The nasal spray is a drug called naloxone, or Narcan. It blocks the brain receptors that heroin activates, instantly reversing an overdose.

Doctors and emergency medical technicians have used Narcan for years in hospitals and ambulances. But it doesn’t require much training because it’s impossible to overdose on Narcan.

The Cambridge program began putting Narcan kits into drug users’ hands in August. Since then, the kits have been used to reverse seven overdoses.

New data compiled for NPR by researcher Alex Kral of the consulting firm RTI International show that more than 2,600 overdoses have been reversed in 16 programs operating across the nation.

Kral estimates that is at least 75 percent of all the reversals that have occurred so far among several dozen U.S. programs, many of which are new.

John Gatto, executive director of the Cambridge program, says such dramatic results are unusual in the world of substance abuse treatment and prevention.

“In the work that we do, oftentimes the results are very intangible,” Gatto says. “This is amazing to be involved in something that literally can save people’s lives. Why wouldn’t we do it?”

Program Has Critics

But Dr. Bertha Madras, deputy director of the White House Office on National Drug Control Policy, opposes the use of Narcan in overdose-rescue programs.

“First of all, I don’t agree with giving an opioid antidote to non-medical professionals. That’s No. 1,” she says. “I just don’t think that’s good public health policy.”

Madras says drug users aren’t likely to be competent to deal with an overdose emergency. More importantly, she says, Narcan kits may actually encourage drug abusers to keep using heroin because they know overdosing isn’t as likely.

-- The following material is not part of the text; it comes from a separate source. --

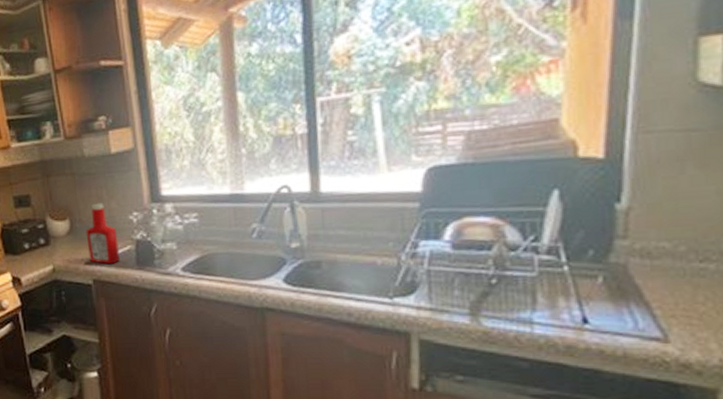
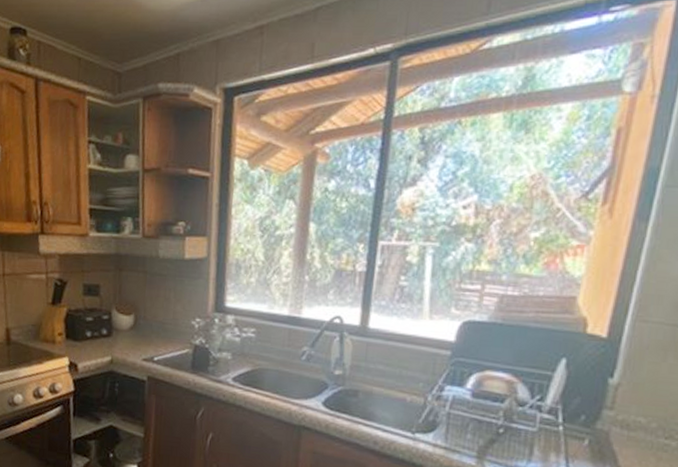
ketchup bottle: present [86,203,120,265] -> none [147,304,178,364]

Madras says the rescue programs might take away the drug user’s motivation to get into detoxification and drug treatment.

“Sometimes having an overdose, being in an emergency room, having that contact with a health care professional is enough to make a person snap into the reality of the situation and snap into having someone give them services,” Madras says.

Study Confirms Benefits

There is not much research on the effect of Narcan kits on drug abusers’ behavior, but one small study suggests that overdose-rescue programs reduce heroin use and get some people into treatment.

Karen Seal, an author of the study, says the study showed rescue programs have a tremendous impact.

“It was one of those great studies where we just all walked away and said, ‘Whoa! This is terrific!’” says Seal, of the University of California, San Francisco. “I mean, by our sheer interaction with these folks around these life-saving behaviors, we’re actually creating some real positive change here.”

And health educator Wheeler says putting overdose-rescue kits in the hands of drug users sends them a positive message.

“There is a real potential culture change among drug users because of Narcan,” she says. “Because, from my experience, I feel like drug users internalize a lot of stigma that’s out in the world about them. They come to believe that dying is just part of this life that they’ve chosen.”

Wheeler says it doesn’t have to be that way.

Despite the rescue program’s critics, it has not generated the kind of controversy that surrounded needle-exchange programs. Those programs seek to prevent drug users from getting HIV or hepatitis by sharing dirty needles and syringes.

So far, Narcan rescue programs have sprung up in big cities and rural areas around the country with little or no opposition.